De overwegingen en het oordeel van de rechtbank
Deze zaak draait om de (tussen)handel van diverse soorten hard- en softdrugs gedurende zo’n acht maanden in 2020. Hoewel in de strafzaak door de beperkte weergave van chatberichten het wettig en overtuigend bewijs ontbrak van daadwerkelijke verkoop van die drugs door het samenwerkingsverband van [medeverdachte 2] en mededaders [verdachte] en [medeverdachte 3] , bevat het dossier wel degelijk aanwijzingen van daadwerkelijke (tussen)handel in die drugs.
De officier van justitie heeft ervoor gekozen om de ontnemingsvordering (slechts) te baseren op de vermeende opbrengst uit de verkoop van een partij hasjiesj van ruim 25 kilogram op 4 november 2020. Hoewel de rechtbank in beginsel niet gebonden is aan die grondslag acht de rechtbank het in dit geval in strijd met het gewekte vertrouwen richting de verdediging om die grondslag te verlaten.
Over die transactie op 4 november 2020 overweegt de rechtbank als volgt. Hoewel het voor de hand ligt dat voor de verstrekte partij hasjiesj al dan niet op voorhand op enige wijze betaald is, blijkt zulks niet zonder meer uit het dossier. Daar komt nog bij dat, zo al betaald zou zijn, niet concreet vastgesteld kan worden aan wie betaald is, hoeveel betaald is, welke kosten daar tegenover stonden en hoe de verdeling van de netto opbrengst tussen de drie veroordeelden was. Hoewel de berekening van de officier van justitie over die opbrengst te verdedigen is, acht de rechtbank het onder de geschetste omstandigheden een te grote stap om over te gaan tot het opleggen van een hoofdelijke betalingsverplichting aan alle drie de veroordeelden.

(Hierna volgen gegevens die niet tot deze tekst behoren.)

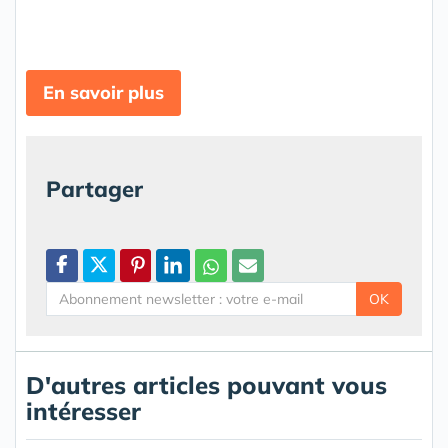
En savoir plus
Partager
OK
D'autres articles pouvant vous
intéresser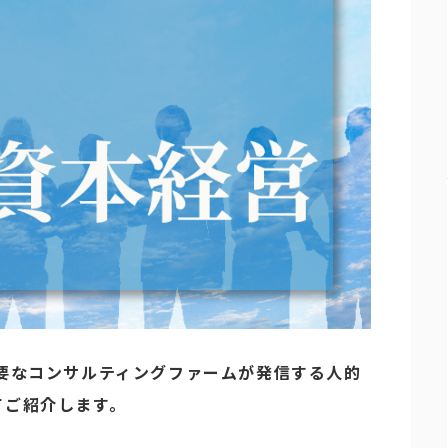
要なコンサルティングファームが発信する人的
てご紹介します。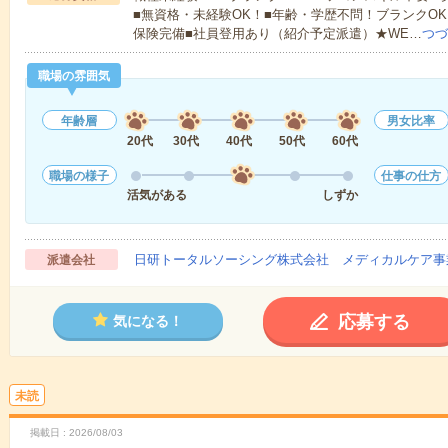
■無資格・未経験OK！■年齢・学歴不問！ブランクOK
保険完備■社員登用あり（紹介予定派遣）★WE…
つづ
職場の雰囲気
年齢層
男女比率
20代
30代
40代
50代
60代
職場の様子
仕事の仕方
活気がある
しずか
日研トータルソーシング株式会社 メディカルケア事
派遣会社
応募する
気になる！
未読
掲載日
2026/08/03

Kortom, de rechtbank zal bij gebrek aan concrete informatie over de opbrengst en de verdeling daarvan de vordering van de officier van justitie afwijzen.
De rechtbank:
- wijst af de vordering van de officier van justitie tot ontneming van wederrechtelijk verkregen voordeel.
Deze uitspraak is gewezen door mr. M.J.H. van den Hombergh, voorzitter, mr. E.B.A. Ferwerda en mr. S.A.M.C. van de Winkel, rechters, in tegenwoordigheid van mr. O.A.G. Corten, griffier, en uitgesproken ter openbare zitting van 11 juni 2024.